Ellerini fütursuzca omuzlarında gezdirdi. Tanrım sen sana izinsiz dokunulmasından nefret edersin ve yumruk yaptığın ellerinden bunu anladım. Sen kıza kısa cevaplar verirken tırnaklarımı bacağıma geçiriyordum. Hayır sinirden değildi kusmak istiyordum ama yapamazdım. Midem ağzıma geliyor kendimi sıkıyordum. Sonra sana baktım, telaş almış mı gözlerin diye. Gözlerin sakindi Kyungsoo ama bedenin değil. Ne kadar saklamaya çalıştıysan da olmadı anladım ben. Bedeninde yakalanma korkusu yoktu, rahatsızdın sadece. Sürekli kızın omuzlarına koyduğu ellerine tiksinç bir bakış atıyor derin nefesler almaya çalışıyordun. Böyle hissettiğini biliyorum çünkü yıllarımı seninle geçirdim Kyungsoo. Her bir zerreni, her bir duygunu biliyordum.

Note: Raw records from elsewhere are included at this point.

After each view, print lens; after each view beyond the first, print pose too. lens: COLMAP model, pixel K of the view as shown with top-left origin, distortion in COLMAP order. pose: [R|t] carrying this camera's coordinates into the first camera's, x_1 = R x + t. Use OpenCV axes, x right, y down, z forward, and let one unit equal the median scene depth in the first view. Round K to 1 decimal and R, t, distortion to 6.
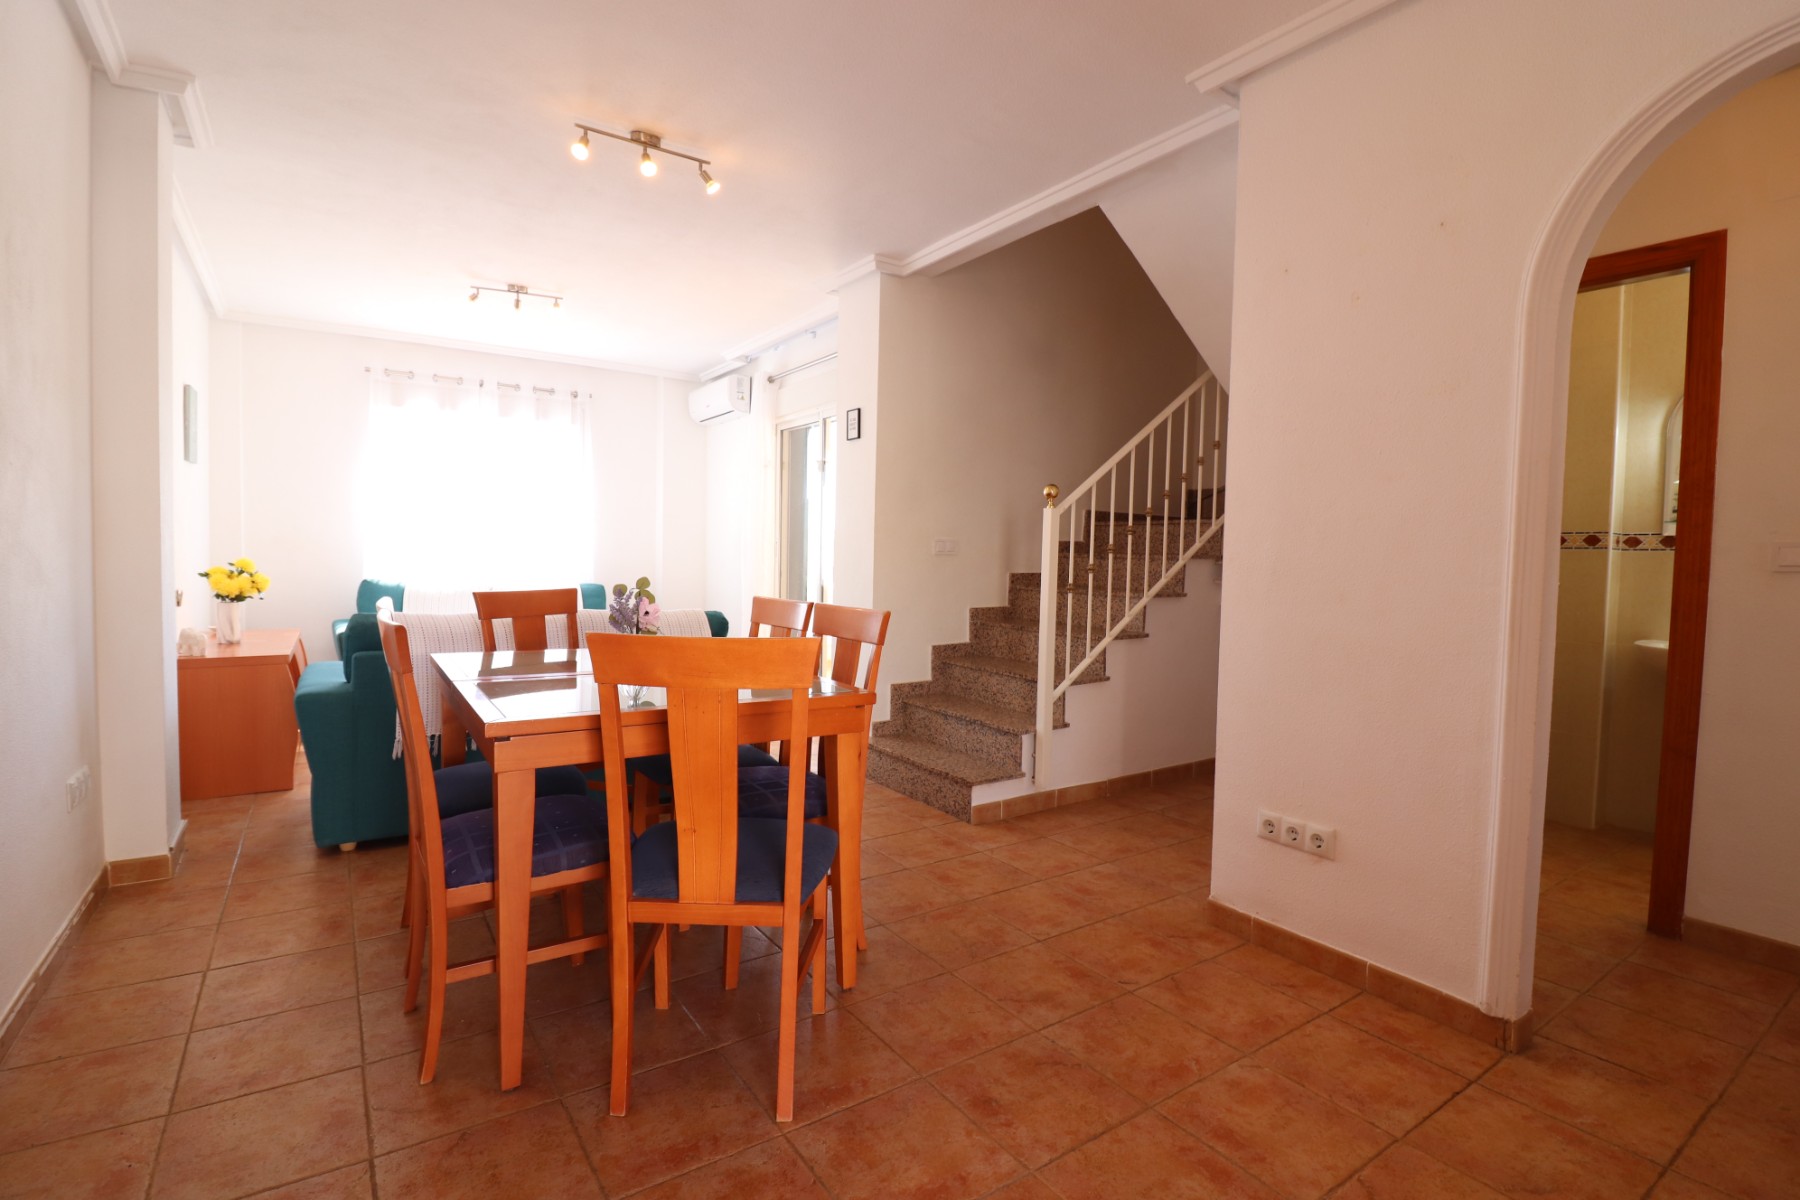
lens RADIAL K [[838.9, 0, 896.5], [0, 838.9, 595.2], [0, 0, 1]] dist [-0.004382, -0.010231]
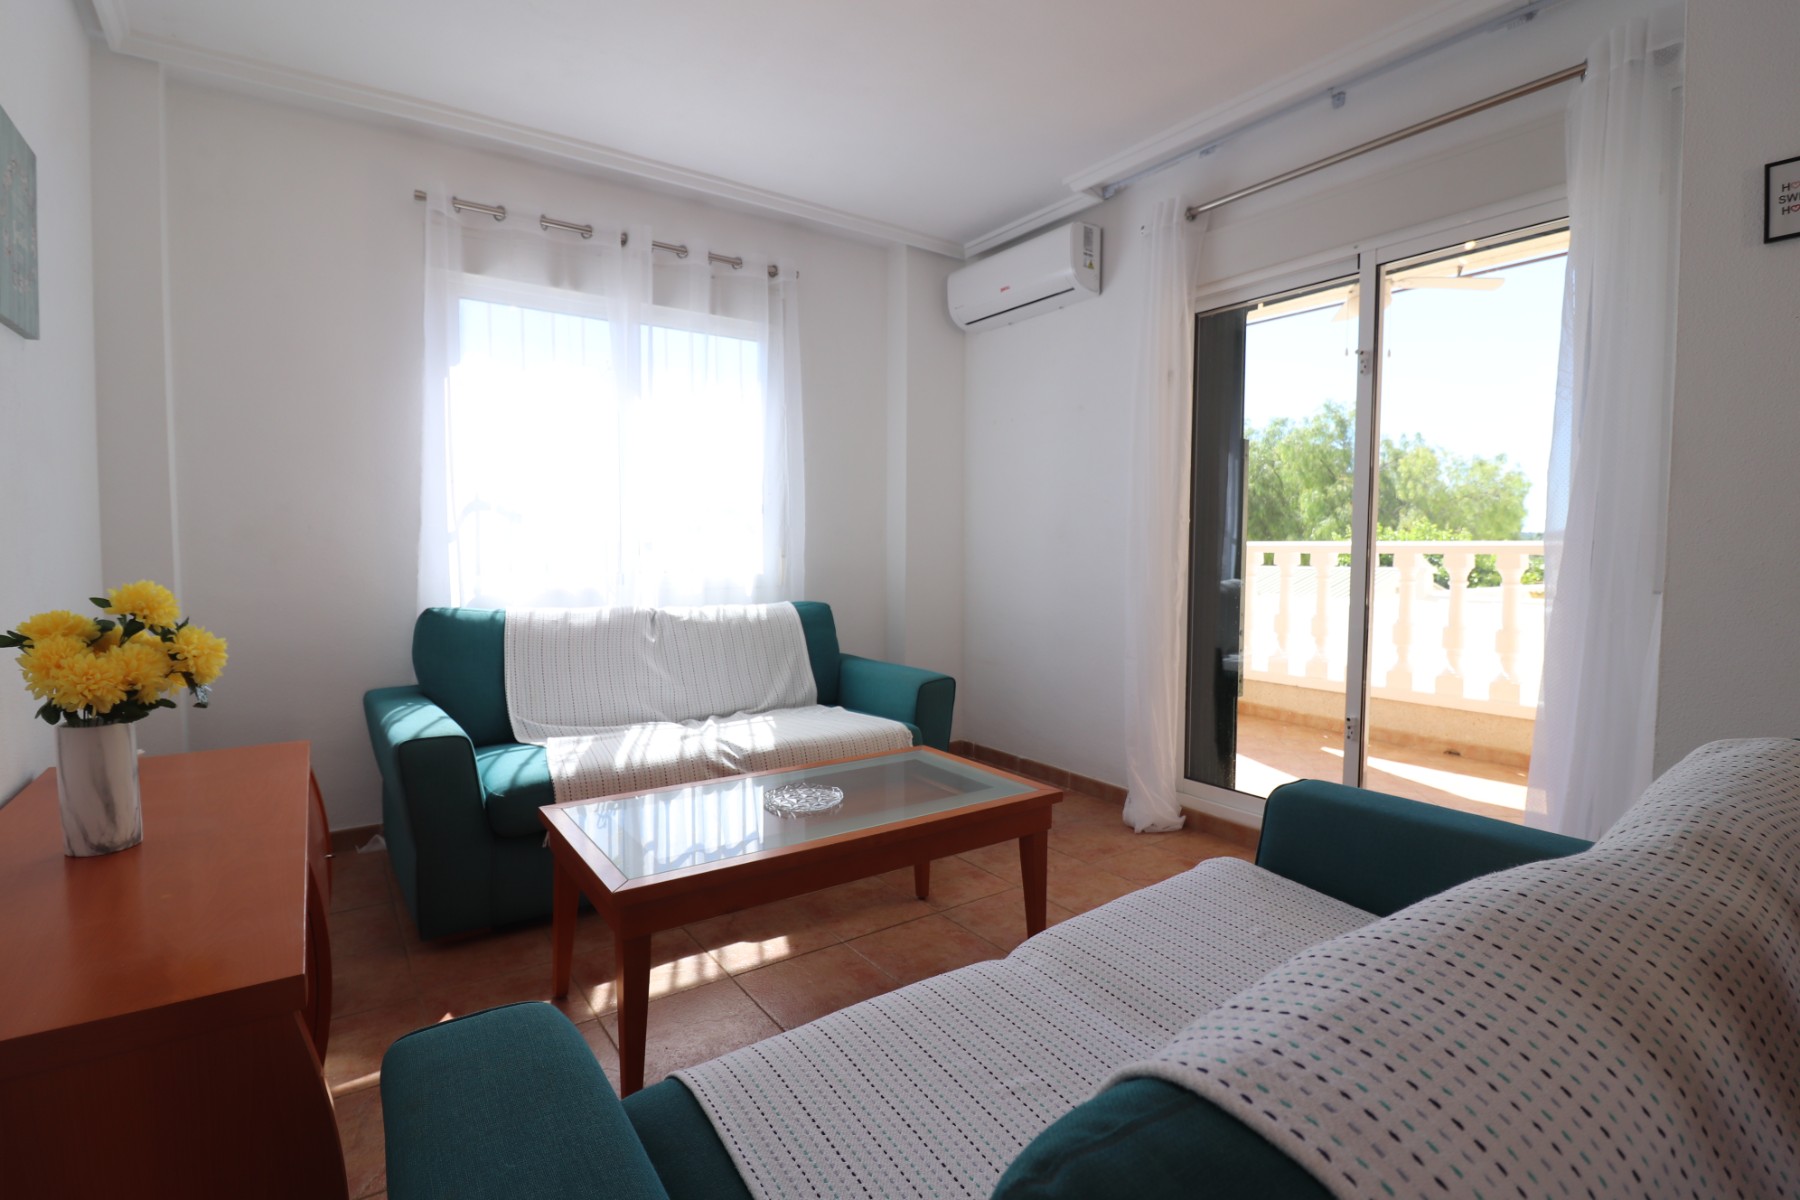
lens RADIAL K [[838.9, 0, 898.7], [0, 838.9, 601.1], [0, 0, 1]] dist [-0.004382, -0.010231]
pose [[0.999685, -0.019230, 0.016109, -0.432684], [0.018940, 0.999660, 0.017947, -0.032781], [-0.016448, -0.017637, 0.999709, 0.588542]]
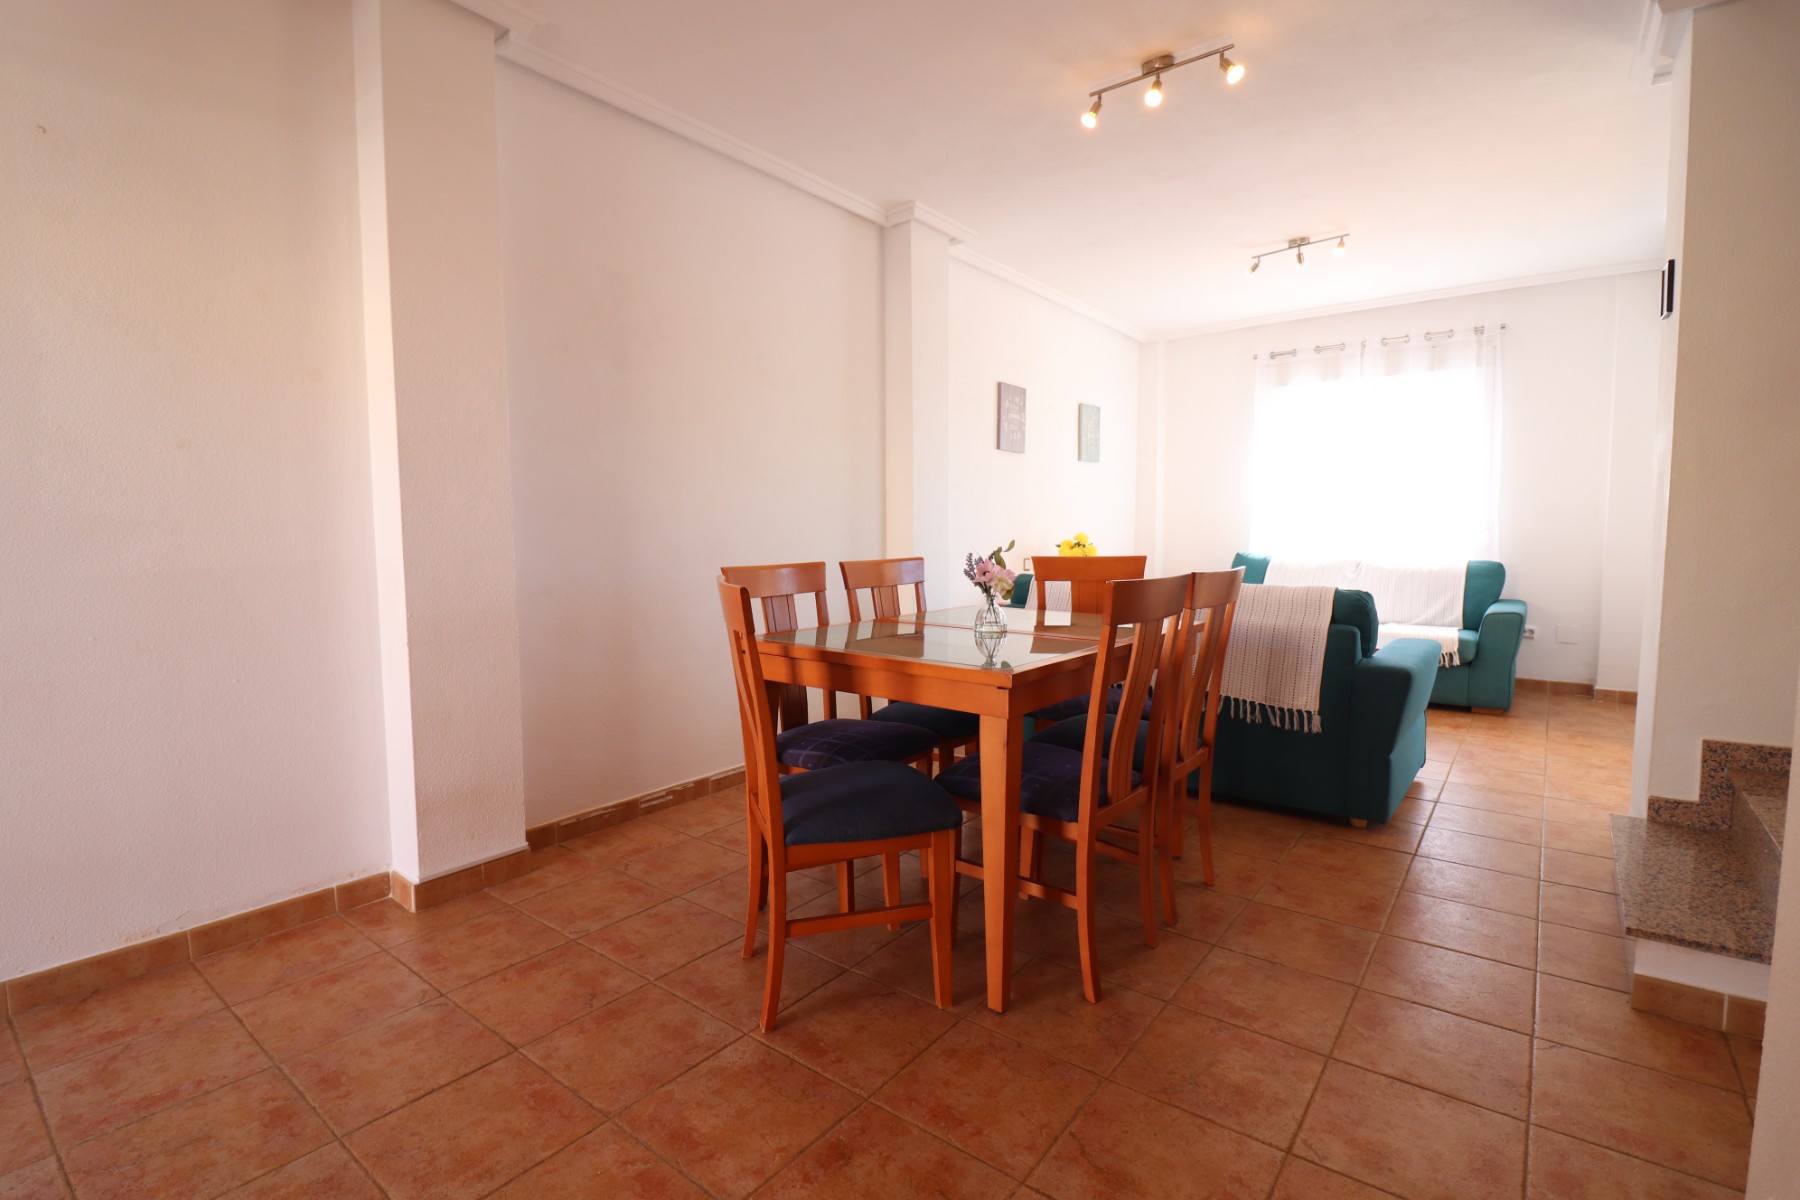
lens RADIAL K [[838.9, 0, 894.9], [0, 838.9, 597.5], [0, 0, 1]] dist [-0.004382, -0.010231]
pose [[0.297909, 0.054275, -0.953050, 0.331011], [-0.030726, 0.998410, 0.047254, 0.001952], [0.954100, 0.015206, 0.299103, 0.293378]]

Sonra kız karşında benim oturduğumu yeni fark etmiş gibi bana döndü. Yüzünden kim olduğumu bilmediğini anladım hemen. Sorgularcasına bakıyordu bana. Sanki başından beri masada oturan oymuşta sonrada gelen benmişim gibi.

Kadınlara karşı ne kadar nazik olmaya çalıştığımı bilirsin sevgilim ama yapamadım, daha doğrusu yapmadım. Boş bir ifade ile yüzüne baktım o kızın.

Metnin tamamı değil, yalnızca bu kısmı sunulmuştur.